What's the worst time to test your DR strategy?
Why in the middle of a DR event.
Why do I ask?
Well my laptop has a piece of hardware that failed. That hardware failure exhibited itself as a blue-screen-of-death. My experience with software in the past has been that blue-screen-of-death has more to do with the OS being corrupted than the hardware failing (and sometimes the two events are related). So my strategy has been to recover from an image on a different hard-drive and roll my backups forward.
As I started the re-image process, I observed that I didn't actually know if the re-image would succeed. I had never actually tested the DR process to make sure I had not screwed something up.
Part of the reason I never did the test is that I would need a third hard-drive. If you're testing the DR image is good, you don't want to copy the DR-image over the original image. And another hard-drive costs money, and hardware reconfiguration and copying data takes time.
And then that made me appreciate FlexClone even more as part regular DR management.
Using FlexClone I can create very quickly and at very low-cost a third copy. That third copy can be mounted, validated, and if it works, deleted.
As I sat there watching the data get copied, I wonder whether I was in a fantastical world of pain.
Good news is that I am not.
There is still the small problem of rolling my backups forward, but that's a manageable bit of pain.
But there is the small issue of proper DR procedures.
But just having a DR copy is not enough. The other piece is to have a DR strategy that is written down. In the middle of a DR event you can't think straight. All you want to do is get back to running as fast as possible. You're stressing out that you'll lose all your data.
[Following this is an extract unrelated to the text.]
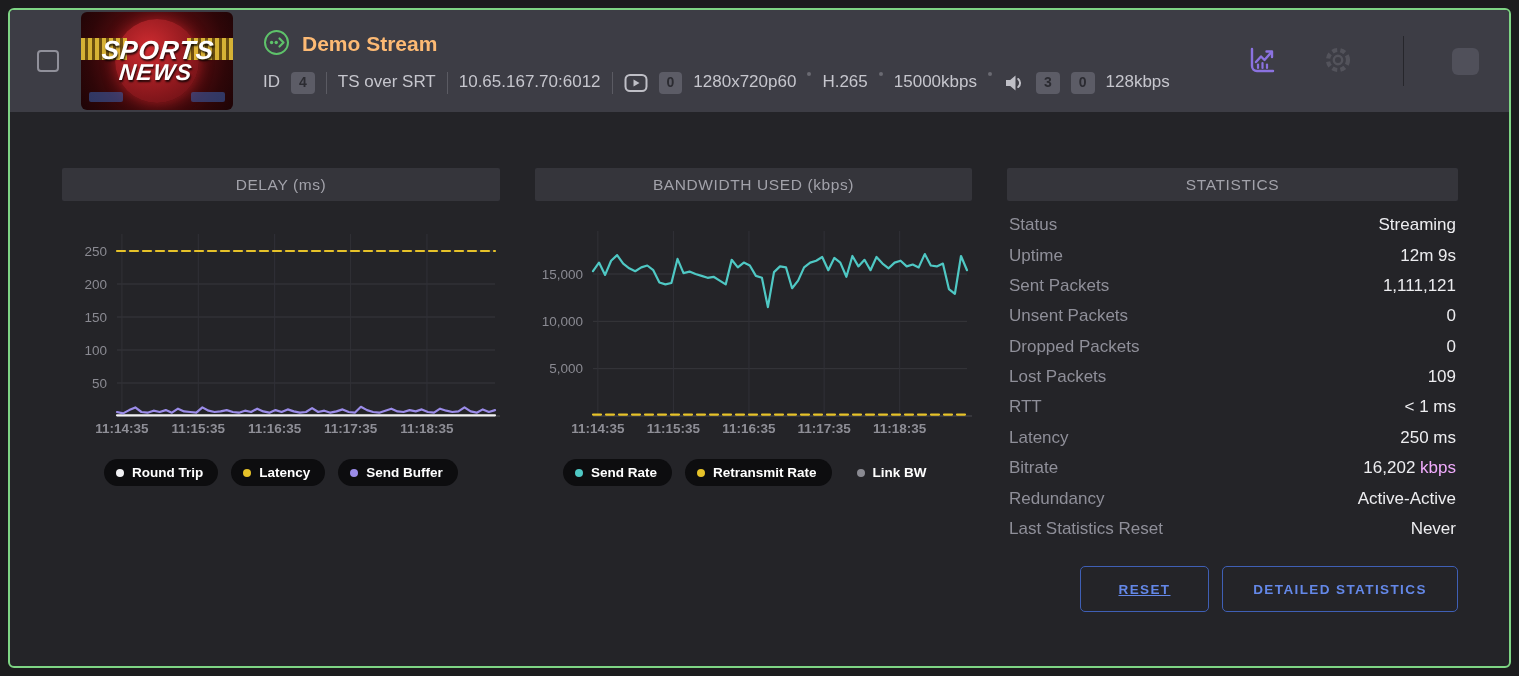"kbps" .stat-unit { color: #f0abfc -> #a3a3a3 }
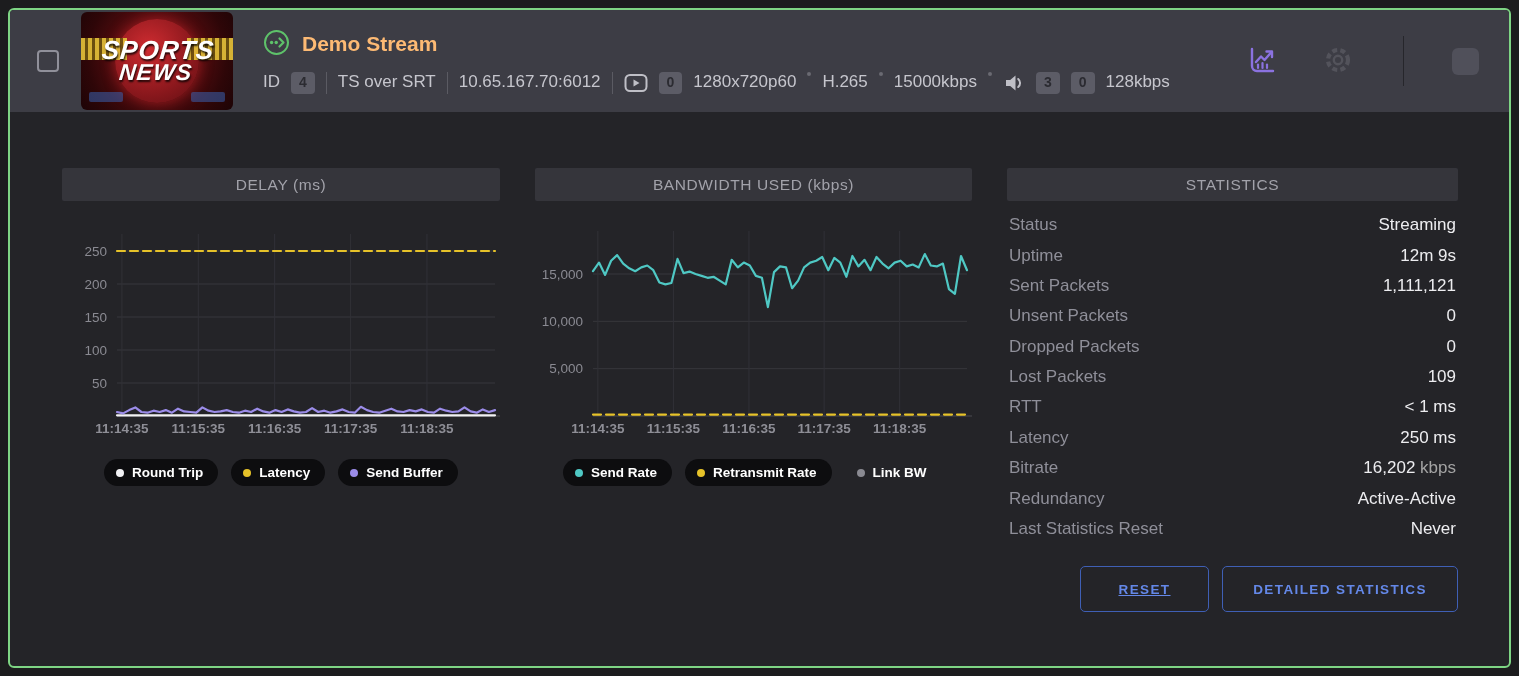"RESET" .btn-reset { text-decoration: underline -> none; width: 129px -> 159px }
You're worried about lost productivity etc.
So you end up doing whatever cooky idea comes first rather than methodically figuring things out.
Well it turns out that my problem could have been solved by:
- Examining the BSOD details to see if there is a specific object that is failing
- Search on google for that object
- See what corrections are recommended
If I had done that rather than jumping to re-imaging, I would have realized a simple enough fix would have been to extract my hard-drive, put it in a USB case, delete a single offending file, and then continue.
I can assure you my new DR strategy is written down, and one of the key items is don't start until after you've drunk some coffee.